▶ **REQUIRED WORK**
Among the entries below, how many lines include "türkis"? Give the number alone.
------ ENTRIES PROVIDED ------
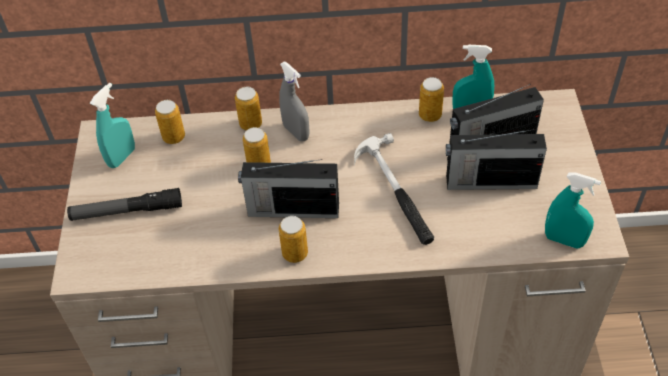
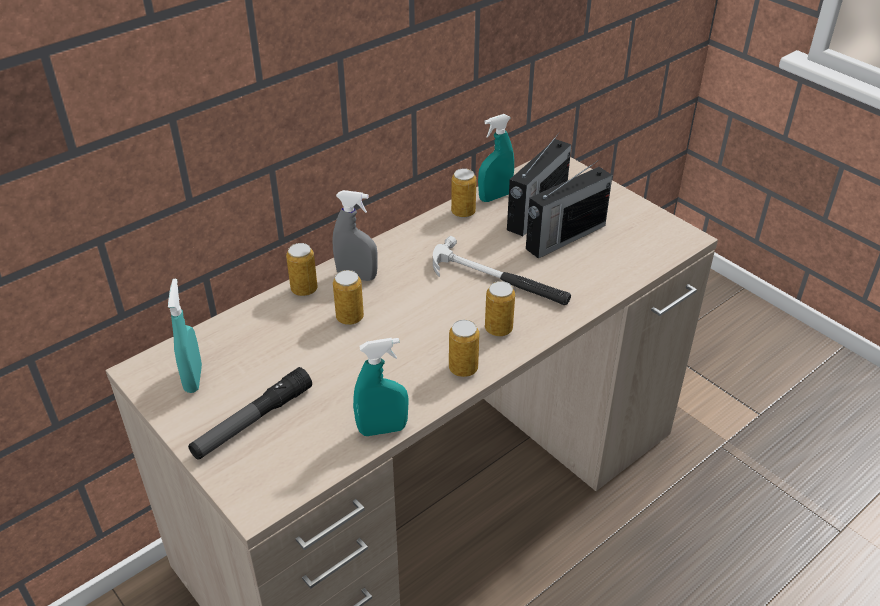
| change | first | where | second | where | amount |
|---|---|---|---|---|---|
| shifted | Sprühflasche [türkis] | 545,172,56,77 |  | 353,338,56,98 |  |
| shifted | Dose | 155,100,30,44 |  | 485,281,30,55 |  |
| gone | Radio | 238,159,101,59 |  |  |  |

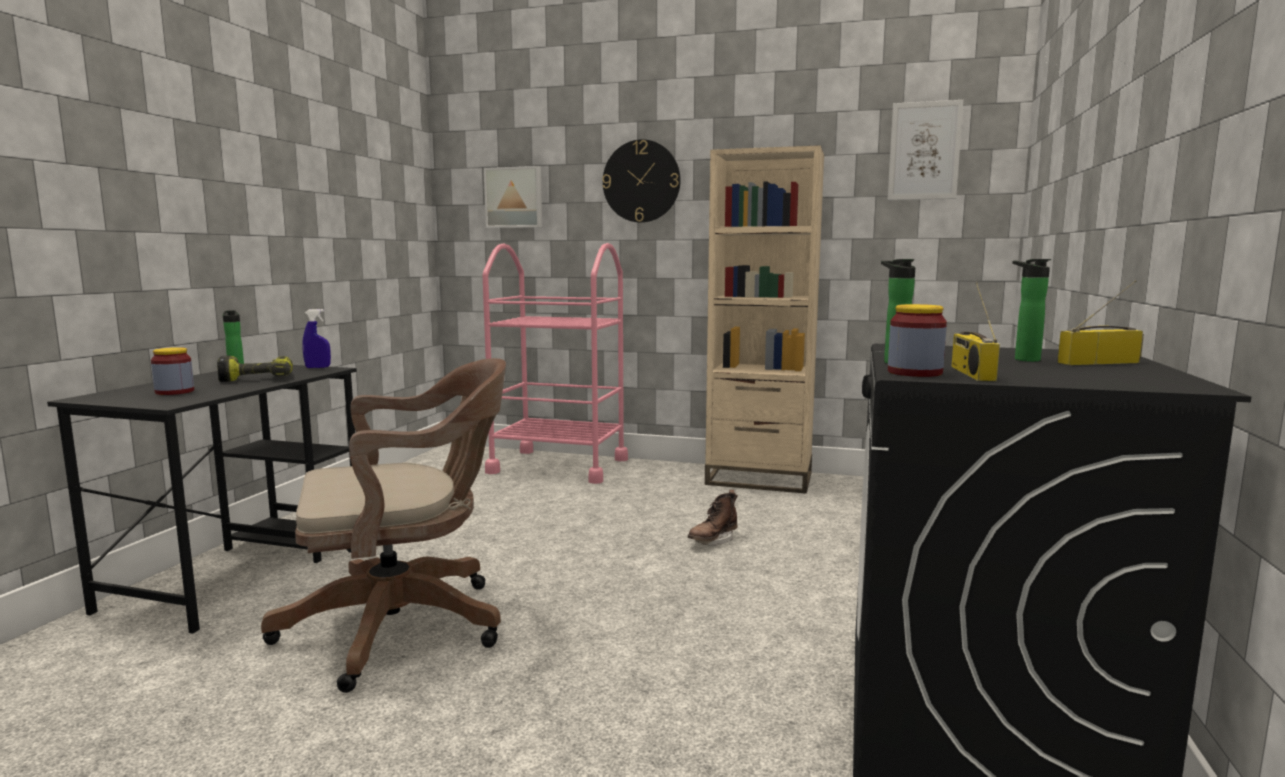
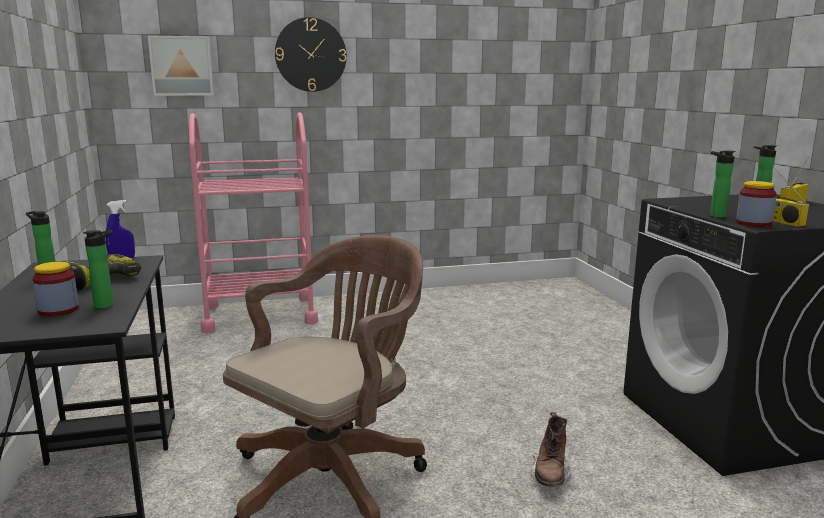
| change | first | where | second | where | amount |
|---|---|---|---|---|---|
| new |  |  | Flasche | 83,230,30,79 |  |
| shifted | Stiefel [braun] | 688,490,50,56 |  | 531,412,41,75 |  |
| gone | Bücherregal [beige] | 705,145,119,349 |  |  |  |
| gone | Bild | 888,100,75,100 |  |  |  |

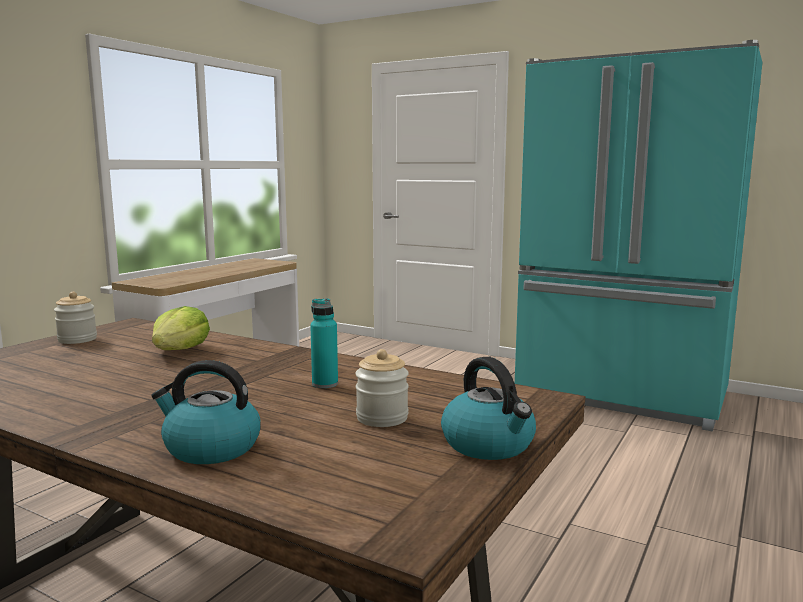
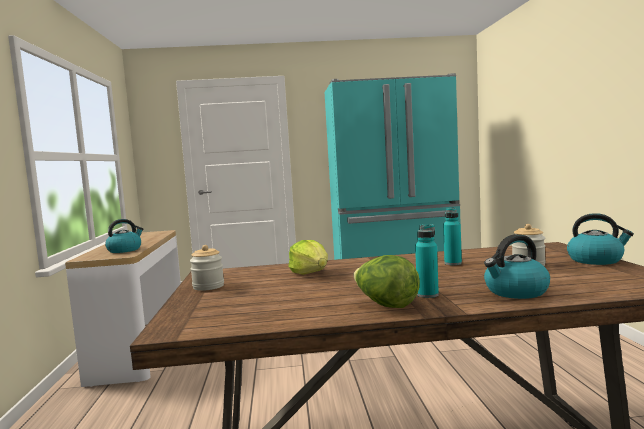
| change | first | where | second | where | amount |
|---|---|---|---|---|---|
| new |  |  | Wasserkessel | 105,219,39,34 |  |
| new |  |  | Salatkopf | 353,255,67,53 |  |
| new |  |  | Flasche [türkis] | 415,224,24,74 |  |

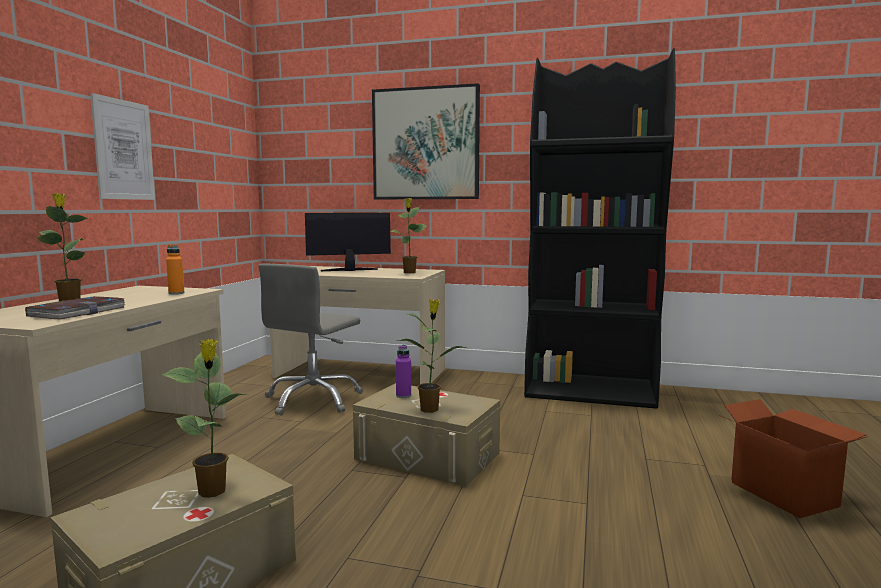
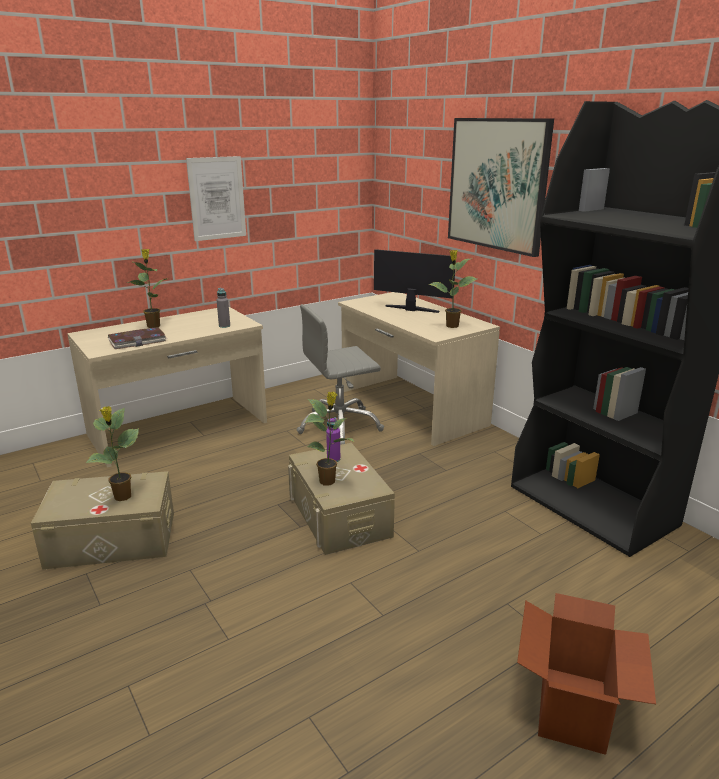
| change | first | where | second | where | amount |
|---|---|---|---|---|---|
| repainted | Flasche [orange] | 166,245,18,50 | Flasche [grau] | 217,288,13,40 |  |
------
▶ **YOUR RESPONSE**
2